The other day I was watching my good friend Max as he was attempting to play a game at one of the many Pokemon sites on the web.
Max is 5.
The game was pretty lousy. Translation: I couldn’t figure out how to play (expected) and neither could Max (shocking). But Max could figure out one part of the experience on the site. The ads.
The site featured one of those win a free iPod flash banners where the user is invited to place a target over an iPod, click to shoot, and then leave the world of bad games and enter the game of wanton product pitches.
Because the game was so bad and so complicated, it wasn’t all that easy for me to convince Max that targetting an iPod was a bad idea. I tried to explain that the marketers were just trying to trick kids like Max into shooting an iPod. Max sort of bought it but believe me when I tell you that he wanted to shoot.
Informing kids about the goals of marketers is complex enough enough when the marketing messages are at least somewhat distinct from the other content. But what happens when the ad is the content and the content is the ad?
For a case in point, take a look at MTV’s latest reality show called Power Girls. It’s described by the producers in this way: “The life of a PoweR Girl at Lizzie Grubman’s New York City PR firm is sometimes glamorous, sometimes stressful but always exciting. Don’t miss the drama.”
This show is a series of marketing messages piled on top of each other and interupted only by commercial breaks. Grubman likely lined up the reality show so that she could boost up her own image that was a bit soiled when she backed her S.U.V. into a group of people and then drove away (oops). Grubman can use this show to make it clear that she is back in business and to enable potential customers to associate her brand with something other than the bumper of her car. In some cases, being known as the PR person self-absorbed enough to develop a show about yourself can actually be seen as a step up.

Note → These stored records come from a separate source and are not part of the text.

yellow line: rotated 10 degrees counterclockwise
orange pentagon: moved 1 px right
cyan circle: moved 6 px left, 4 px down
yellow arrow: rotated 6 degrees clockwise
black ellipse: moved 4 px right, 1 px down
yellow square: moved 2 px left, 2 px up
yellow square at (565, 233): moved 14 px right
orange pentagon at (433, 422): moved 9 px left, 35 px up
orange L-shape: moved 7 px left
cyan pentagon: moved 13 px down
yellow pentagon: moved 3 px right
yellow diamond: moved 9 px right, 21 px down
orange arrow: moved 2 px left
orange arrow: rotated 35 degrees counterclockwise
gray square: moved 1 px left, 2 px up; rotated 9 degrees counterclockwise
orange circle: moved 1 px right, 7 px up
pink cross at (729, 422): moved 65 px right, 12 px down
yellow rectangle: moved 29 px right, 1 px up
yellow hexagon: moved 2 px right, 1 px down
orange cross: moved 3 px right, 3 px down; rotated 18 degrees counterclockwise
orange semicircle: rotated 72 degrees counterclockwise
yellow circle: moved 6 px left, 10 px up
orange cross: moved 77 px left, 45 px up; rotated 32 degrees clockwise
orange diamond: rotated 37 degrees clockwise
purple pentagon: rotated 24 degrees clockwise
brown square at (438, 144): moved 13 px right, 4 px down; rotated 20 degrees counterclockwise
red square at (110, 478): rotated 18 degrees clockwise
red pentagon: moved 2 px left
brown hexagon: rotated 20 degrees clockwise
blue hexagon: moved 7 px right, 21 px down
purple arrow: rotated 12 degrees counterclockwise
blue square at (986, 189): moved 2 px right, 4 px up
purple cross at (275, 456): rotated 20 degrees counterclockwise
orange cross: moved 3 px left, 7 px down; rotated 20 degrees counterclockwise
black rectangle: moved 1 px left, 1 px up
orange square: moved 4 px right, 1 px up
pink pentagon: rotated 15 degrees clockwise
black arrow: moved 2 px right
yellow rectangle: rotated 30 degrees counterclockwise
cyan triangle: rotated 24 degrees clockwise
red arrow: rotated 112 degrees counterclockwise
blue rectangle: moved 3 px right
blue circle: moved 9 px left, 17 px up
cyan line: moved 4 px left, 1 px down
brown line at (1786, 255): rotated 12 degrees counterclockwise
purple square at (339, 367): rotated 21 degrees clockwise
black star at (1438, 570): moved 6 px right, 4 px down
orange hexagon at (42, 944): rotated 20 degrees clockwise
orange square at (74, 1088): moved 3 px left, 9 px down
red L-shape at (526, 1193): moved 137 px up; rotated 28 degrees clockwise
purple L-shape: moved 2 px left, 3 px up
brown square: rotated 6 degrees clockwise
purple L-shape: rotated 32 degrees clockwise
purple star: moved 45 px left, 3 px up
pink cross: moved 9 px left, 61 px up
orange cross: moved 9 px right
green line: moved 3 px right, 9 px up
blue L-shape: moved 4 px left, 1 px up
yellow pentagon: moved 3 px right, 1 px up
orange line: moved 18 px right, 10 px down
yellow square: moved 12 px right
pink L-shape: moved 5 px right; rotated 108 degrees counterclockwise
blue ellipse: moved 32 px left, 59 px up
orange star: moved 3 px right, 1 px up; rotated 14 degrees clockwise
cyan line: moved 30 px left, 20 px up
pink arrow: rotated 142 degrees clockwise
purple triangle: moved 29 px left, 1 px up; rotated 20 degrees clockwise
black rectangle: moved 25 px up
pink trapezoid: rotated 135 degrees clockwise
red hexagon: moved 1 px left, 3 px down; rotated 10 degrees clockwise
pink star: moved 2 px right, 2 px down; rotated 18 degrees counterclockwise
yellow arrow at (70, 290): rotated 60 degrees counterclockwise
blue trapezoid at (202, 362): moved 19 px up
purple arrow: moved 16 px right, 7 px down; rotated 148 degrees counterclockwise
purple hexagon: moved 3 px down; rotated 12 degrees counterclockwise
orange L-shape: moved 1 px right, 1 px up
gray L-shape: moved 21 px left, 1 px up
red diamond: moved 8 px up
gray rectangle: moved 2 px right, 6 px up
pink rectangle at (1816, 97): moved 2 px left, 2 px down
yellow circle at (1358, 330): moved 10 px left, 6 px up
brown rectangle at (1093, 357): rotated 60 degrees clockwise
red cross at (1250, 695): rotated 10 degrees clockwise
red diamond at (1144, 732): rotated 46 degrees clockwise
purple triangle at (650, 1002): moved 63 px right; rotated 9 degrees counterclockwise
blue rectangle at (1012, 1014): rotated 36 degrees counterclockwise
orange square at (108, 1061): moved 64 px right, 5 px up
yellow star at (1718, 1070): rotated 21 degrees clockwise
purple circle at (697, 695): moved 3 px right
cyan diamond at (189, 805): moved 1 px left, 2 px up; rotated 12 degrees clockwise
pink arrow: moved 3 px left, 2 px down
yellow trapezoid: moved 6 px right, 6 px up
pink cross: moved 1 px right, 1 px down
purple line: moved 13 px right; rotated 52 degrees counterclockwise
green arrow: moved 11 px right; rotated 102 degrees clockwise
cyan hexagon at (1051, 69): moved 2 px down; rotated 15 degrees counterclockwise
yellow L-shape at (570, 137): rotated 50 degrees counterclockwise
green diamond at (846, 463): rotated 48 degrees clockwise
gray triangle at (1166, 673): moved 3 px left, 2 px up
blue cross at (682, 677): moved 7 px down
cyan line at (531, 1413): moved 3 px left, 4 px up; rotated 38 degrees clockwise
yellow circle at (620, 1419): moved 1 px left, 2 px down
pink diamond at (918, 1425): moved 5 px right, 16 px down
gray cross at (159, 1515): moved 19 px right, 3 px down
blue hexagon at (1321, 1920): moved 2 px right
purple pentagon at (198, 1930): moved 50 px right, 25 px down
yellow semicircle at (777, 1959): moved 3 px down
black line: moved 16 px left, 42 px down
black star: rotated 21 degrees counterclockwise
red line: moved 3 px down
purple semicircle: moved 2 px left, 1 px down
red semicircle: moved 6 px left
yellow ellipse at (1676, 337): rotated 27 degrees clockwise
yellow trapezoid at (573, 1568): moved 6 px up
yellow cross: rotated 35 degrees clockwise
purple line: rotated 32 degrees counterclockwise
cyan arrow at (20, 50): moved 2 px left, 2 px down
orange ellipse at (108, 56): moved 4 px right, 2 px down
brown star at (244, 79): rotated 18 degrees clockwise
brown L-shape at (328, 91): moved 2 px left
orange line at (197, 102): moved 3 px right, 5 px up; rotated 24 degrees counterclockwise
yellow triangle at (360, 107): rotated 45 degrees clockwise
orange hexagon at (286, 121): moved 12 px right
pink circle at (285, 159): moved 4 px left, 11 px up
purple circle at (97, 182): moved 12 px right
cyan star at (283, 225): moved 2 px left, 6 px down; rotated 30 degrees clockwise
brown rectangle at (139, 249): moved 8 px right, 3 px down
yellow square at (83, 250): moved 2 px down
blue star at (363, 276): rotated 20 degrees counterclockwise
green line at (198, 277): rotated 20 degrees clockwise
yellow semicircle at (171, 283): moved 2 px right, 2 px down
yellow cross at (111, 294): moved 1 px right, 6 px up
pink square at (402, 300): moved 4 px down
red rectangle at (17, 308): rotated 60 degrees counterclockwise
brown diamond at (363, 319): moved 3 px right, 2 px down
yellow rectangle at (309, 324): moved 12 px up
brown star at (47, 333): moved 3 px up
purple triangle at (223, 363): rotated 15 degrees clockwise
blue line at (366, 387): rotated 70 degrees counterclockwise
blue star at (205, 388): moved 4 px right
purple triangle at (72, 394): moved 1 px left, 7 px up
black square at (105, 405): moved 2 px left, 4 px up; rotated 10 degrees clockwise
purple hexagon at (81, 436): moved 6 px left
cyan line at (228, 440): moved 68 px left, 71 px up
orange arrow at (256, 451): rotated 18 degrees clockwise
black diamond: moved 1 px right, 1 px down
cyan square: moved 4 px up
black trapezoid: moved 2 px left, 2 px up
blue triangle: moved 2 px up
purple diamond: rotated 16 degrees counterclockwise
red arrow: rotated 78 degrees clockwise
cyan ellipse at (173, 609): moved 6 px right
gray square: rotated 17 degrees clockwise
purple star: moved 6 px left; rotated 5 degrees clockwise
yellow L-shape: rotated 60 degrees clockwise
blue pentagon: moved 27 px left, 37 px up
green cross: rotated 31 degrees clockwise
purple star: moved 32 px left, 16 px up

Of course, the marketing doesn’t stop there. Remember that Grubman’s clients hire her to get them facetime at major events where they hope to be photographed or videotaped. So it’s not too shabby that she can now throw in an appearance on her show. For example, after watching the first episode, I know that Ja Rule has a new album out. Not a bad throw-in. And I know this because the episode featured Ja doing an autograph signing at the opening of a new Bally’s in Philly. Something tells me that the same signing probably wouldn’t have registered on my radar had I not watched this MTV show (and that would be true even if I lived in Philly, worked at Bally’s, and was part of Ja Rule’s inner posse).
Oh yeah, and the Power Girls website provides a helpful list of all of the music played on the show.
If I can’t do a reasonably effective job of convincing Max not to shoot at the iPods in a banner ad, how can I begin to explain the multiple layers of marketing being forced down his throat by shows like this one?
Luckily, he prefers the Cartoon Channel to MTV, but that will change real soon.